Cases buried in that fashion got little or no investigation, The Inquirer found. The practice was never released to the victims or the public.

Ortiz's resolution cites the newspaper's findings in detail.

The resolution calls on Council to look into the unit's practice of putting sexual-assault complaints in noncriminal classifications, such as "investigation of person," where the complaints do not appear in the city's crime tally.

It also calls for examining why the Police Department last year dismissed 18 percent of all rape complaints as "unfounded" - groundless. That rejection rate was the highest among the nation's 10 largest cities.

The resolution says the hearings also will consider whether the Special Victims Unit's headquarters should be moved from its current location, on the grounds of the old Frankford Arsenal. Victims and their advocates have complained that the site is remote and the unit's offices are dingy and forbidding.

The resolution says the hearings should include testimony from the Police Department, the FBI, "and other criminal-justice system experts, advocacy groups and citizens on how these crimes should be handled in the city of Philadelphia."

In its early years, the rape squad operated with two-member investigative teams, but police say its staffing was continually cut.

In recent years, the squad's caseload has boomed - from 3,500 cases in 1997 to a projected 5,000 this year.

While Timoney added nine detectives to the unit for the first time a year ago - bringing its total staff to about 70 - its investigators say they are still heavily burdened.

Earlier this year, a sergeant in the unit, James Offner, told a group of WOAR volunteers: "We don't have the resources to investigate to the level that we would like."

On occasion, he said, an investigator might suspect a child had been sexually abused but could not persuade the youngster to open up in an initial interview.

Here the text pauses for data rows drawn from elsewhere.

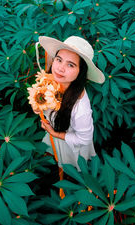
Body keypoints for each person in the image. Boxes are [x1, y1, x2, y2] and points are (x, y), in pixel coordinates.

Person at [36, 36, 105, 170]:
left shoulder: (80, 109)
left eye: (70, 65)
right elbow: (42, 101)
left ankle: (72, 175)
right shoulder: (51, 80)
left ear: (81, 72)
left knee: (70, 166)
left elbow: (83, 139)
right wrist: (38, 105)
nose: (60, 68)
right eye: (59, 59)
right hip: (54, 130)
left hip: (70, 143)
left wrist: (55, 134)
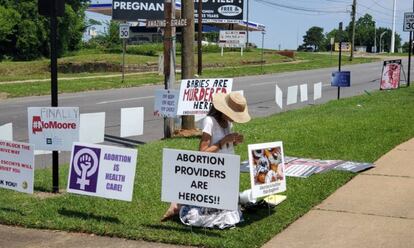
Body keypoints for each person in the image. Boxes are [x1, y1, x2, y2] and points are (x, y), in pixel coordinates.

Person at [161, 92, 251, 223]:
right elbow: (202, 153)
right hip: (214, 172)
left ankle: (179, 203)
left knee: (229, 212)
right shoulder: (210, 121)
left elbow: (226, 147)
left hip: (226, 173)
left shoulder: (228, 123)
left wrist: (235, 141)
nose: (234, 118)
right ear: (223, 110)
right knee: (208, 215)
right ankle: (178, 206)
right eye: (233, 114)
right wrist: (224, 141)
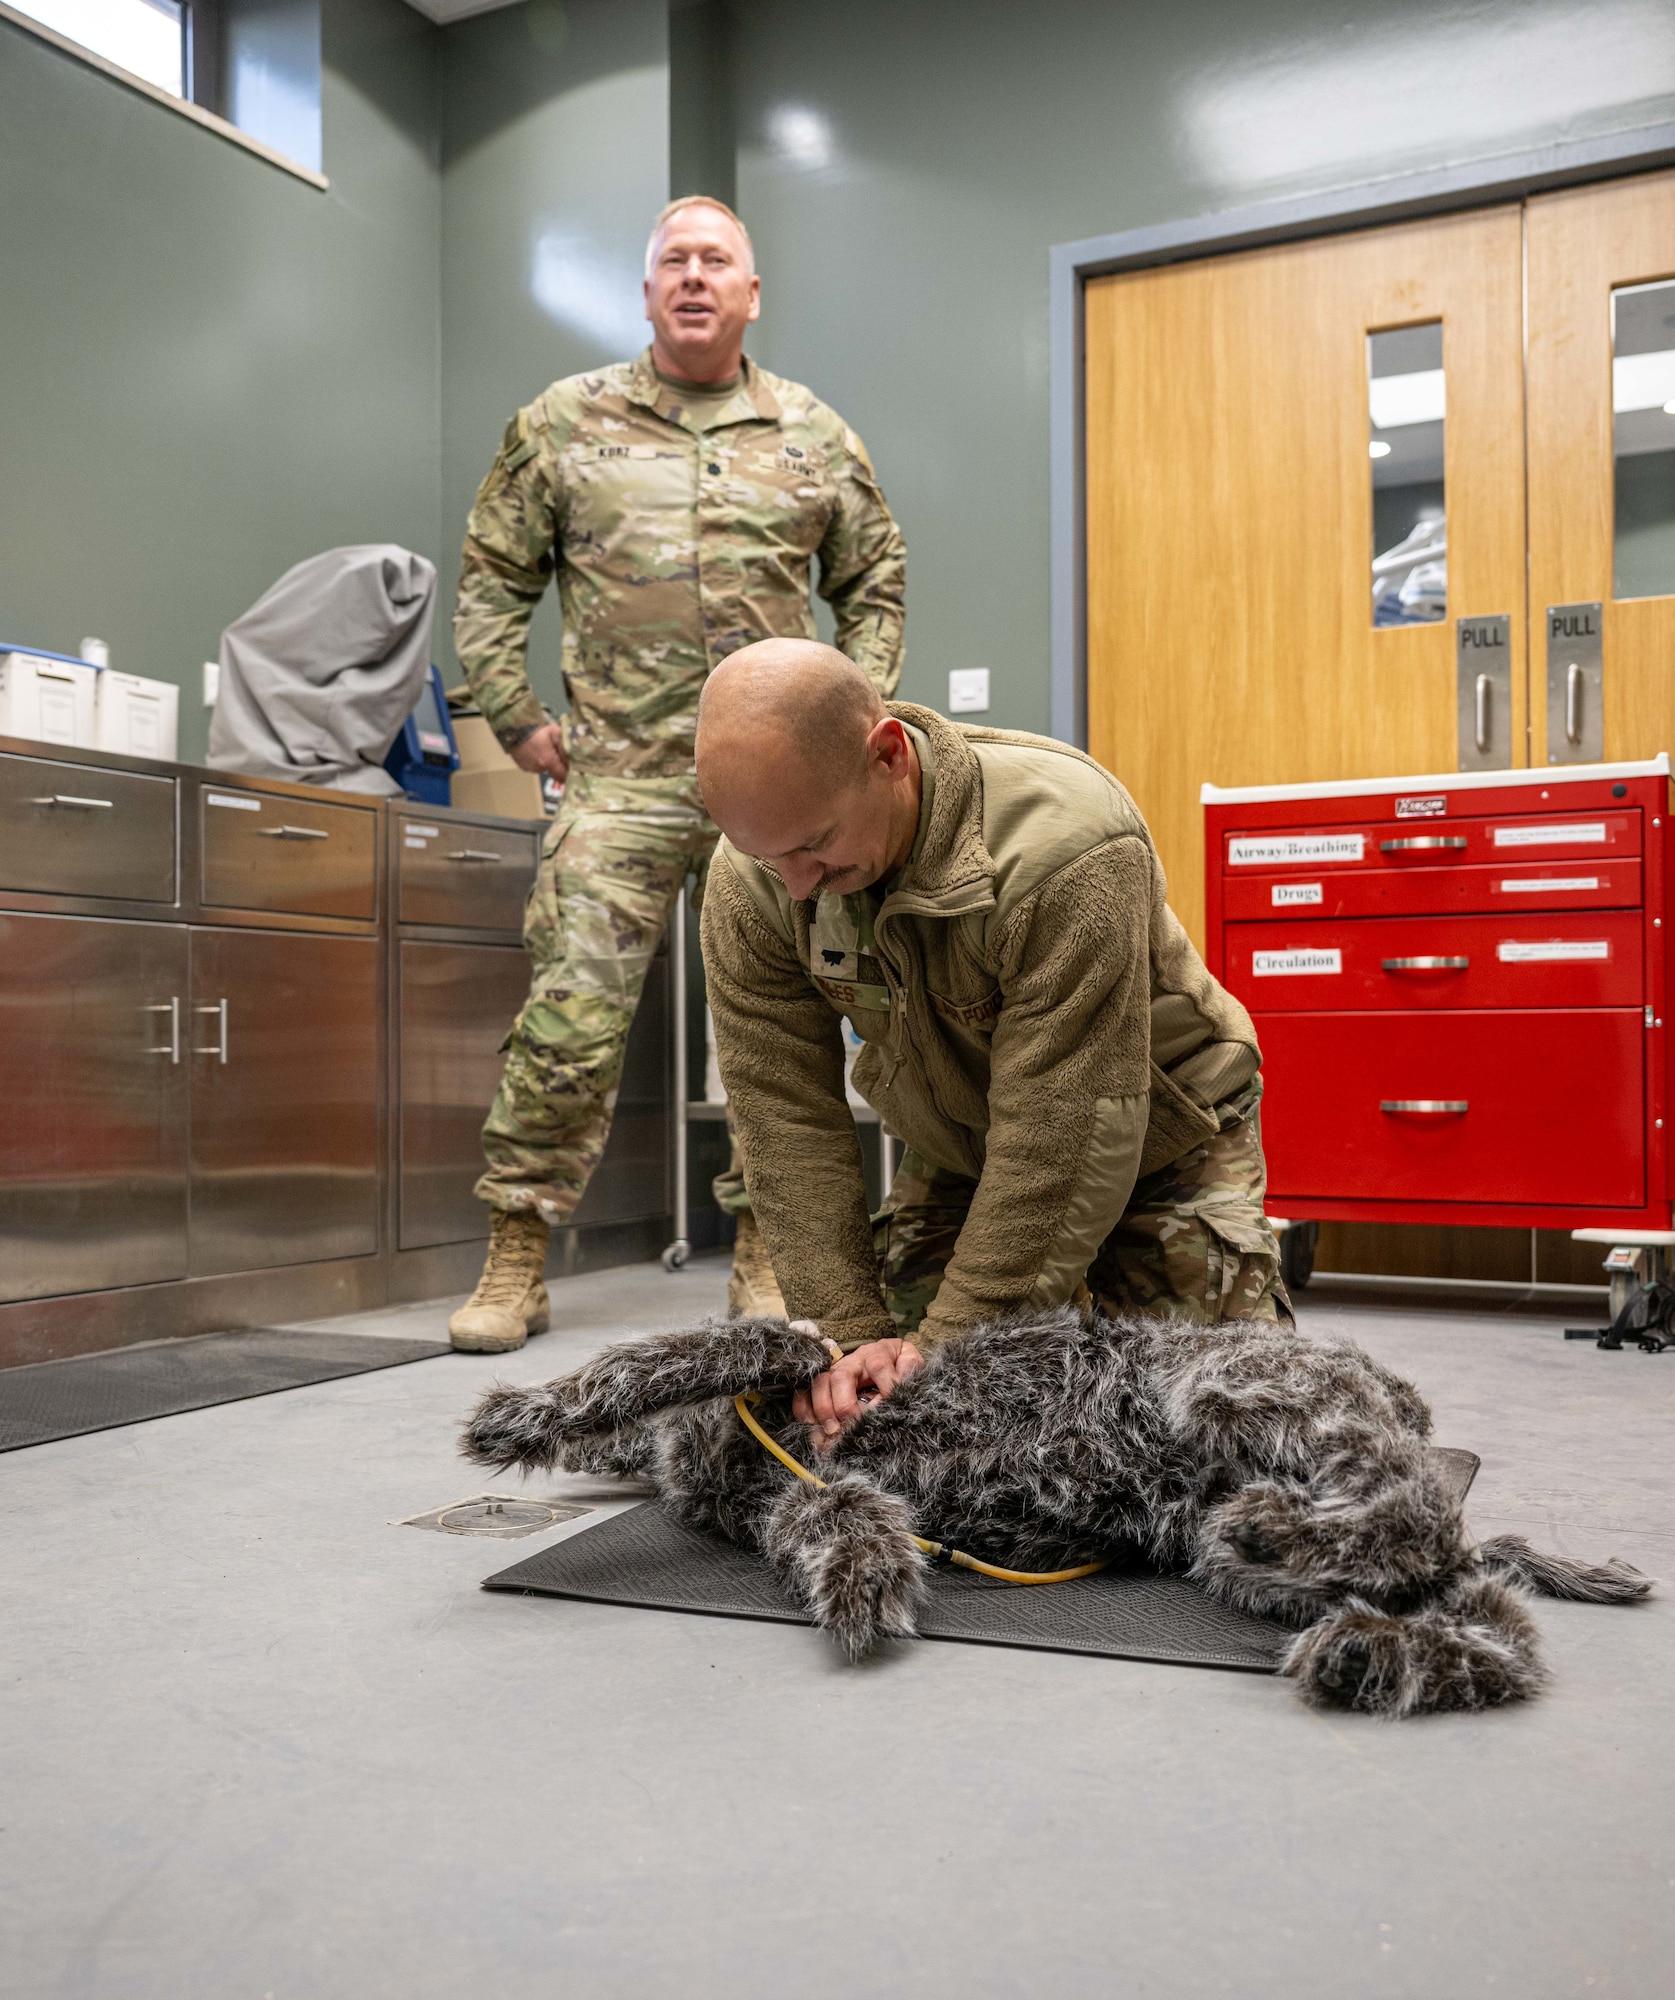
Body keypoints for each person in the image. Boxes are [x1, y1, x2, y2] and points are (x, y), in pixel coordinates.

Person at [447, 199, 906, 1352]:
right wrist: (511, 713)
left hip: (781, 793)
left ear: (752, 294)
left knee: (782, 1019)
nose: (694, 277)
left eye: (717, 262)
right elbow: (492, 577)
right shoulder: (561, 424)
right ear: (647, 292)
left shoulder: (813, 433)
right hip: (622, 777)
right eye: (673, 263)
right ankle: (515, 1251)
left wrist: (849, 726)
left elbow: (877, 586)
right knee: (572, 1011)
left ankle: (765, 1250)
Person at [694, 638, 1288, 1448]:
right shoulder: (753, 877)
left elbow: (1067, 1130)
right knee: (882, 1417)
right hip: (961, 1142)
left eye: (813, 845)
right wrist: (841, 1335)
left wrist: (949, 1346)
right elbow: (782, 1115)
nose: (795, 882)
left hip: (1162, 1132)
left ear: (887, 755)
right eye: (768, 853)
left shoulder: (1066, 849)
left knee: (1198, 1438)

The investigator would have little or no time to follow up.

"We put down that, 'The child made no statement,' and move on," Offner said. "Because the line is long. We have to go on."

A week ago, Timoney met with women's advocates and promised, among other things, an extensive review of sexual-assault complaints that may have been buried by investigators.

He said yesterday that the review was still under way and that he could not yet quantify how many cases might have been classified improperly.

Referring to the mix of personnel in the unit, Timoney said: "The long-term objective is to have veteran detective investigators in there."

When the unit was created, it was staffed solely with patrol officers, who are paid less than detectives.

In an interview earlier this year, Timoney said: "Bringing seasoned detectives into the sex-crimes squad would elevate it. . . . In a police environment, whether you like it or not . . . detectives are viewed as the cat's meow."

There are about 800 detectives citywide.


Inquirer staff writers Michael Matza and Craig R. McCoy contributed to this report.